Man doesn't mean those things any more than "woman" means "vagina" or "mothering" or "pink" -- those are attributes that strike me as being independent of gender. Strictly enforced gender roles have sort of arbitrarily assigned characteristics to "man" and "woman" but strictly enforced gender roles are also hella oppressive.
I am, by and large, a cultural constructionist -- that means I think we are hugely influenced by the gendered expectations of the culture we grow up in. But I do think there is a biological component as well; it seems like a combination of nature AND nuture, and I'm not sure why we want it to be strictly one or the other sometimes.

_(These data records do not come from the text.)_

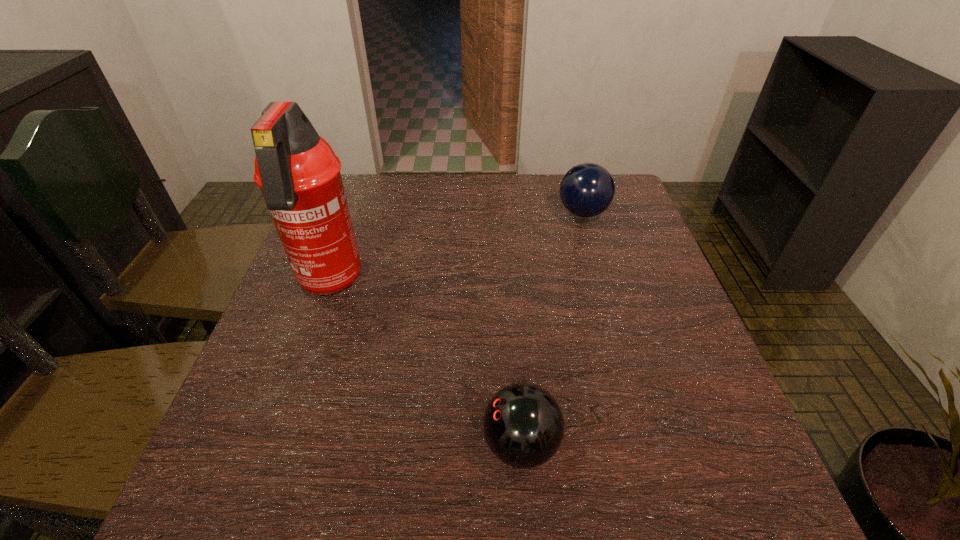
This screenshot has width=960, height=540. What are the coordinates of `fire extinguisher` in the screenshot? It's located at (299, 175).

The height and width of the screenshot is (540, 960). What are the coordinates of `the leftmost object` in the screenshot? It's located at (299, 175).

Identify the location of the farthest object. (586, 190).

Find the location of a particular element. Image resolution: width=960 pixels, height=540 pixels. the rightmost object is located at coordinates (586, 190).

Identify the location of the second object from right to left. pyautogui.click(x=523, y=425).

Find the location of a particular element. This screenshot has width=960, height=540. the nearest object is located at coordinates (523, 425).

Find the location of a particular element. vacant region located on the trigger side of the leftmost object is located at coordinates (252, 494).

Identify the location of free space located 0.300m on the surface of the farthest object near the finger holes. This screenshot has width=960, height=540. (449, 213).

Locate an element on the screen. This screenshot has height=540, width=960. vacant region located 0.370m on the surface of the farthest object near the finger holes is located at coordinates (424, 213).

Locate an element on the screen. The image size is (960, 540). free spot located on the surface of the farthest object near the finger holes is located at coordinates (499, 213).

It's important to acknowledge that there's an innate quality to gender identity -- because otherwise you erase a lot of trans experience. When someone says they just know that their identity does not match their genitals, why would I even want to question their knowledge of themselves?
But all of that is just saying what "man" is NOT -- which is why Ed shrugged when I was talking to him about this and said, "Well, it's kind of a bullshit concept then, isn't it?"
(Ed's a smart dude.)
Maybe people who are more involved with traditional gender roles than I am have more insight into this discussion -- all I know is that my friends who identify as male are actually not really into defining "man" so much as they are into doing their own thing, defining their own lives however they see fit.
Ed and I take a walk every night, to stretch our legs and wear the dog out before bed. On last night's walk, Ed's question was why it couldn't be as simple as the definition provided by the Art of Manliness -- maybe being a "man" really does need to come down to being a grown-ass man. Responsible, loyal. Willing to get up in the middle of the night if the dog needs to go out. And if the definition of "woman" or "genderqueer" or anything else is the same (being a grown-ass *fill in the blank*), well. Is that really a problem?
Does the expansion of the definition of "woman" and other genders really take anything away from men?
What do you think, xoJaners? How would you define "man" and "masculinity"? Do you think this is an important part of the gender conversation?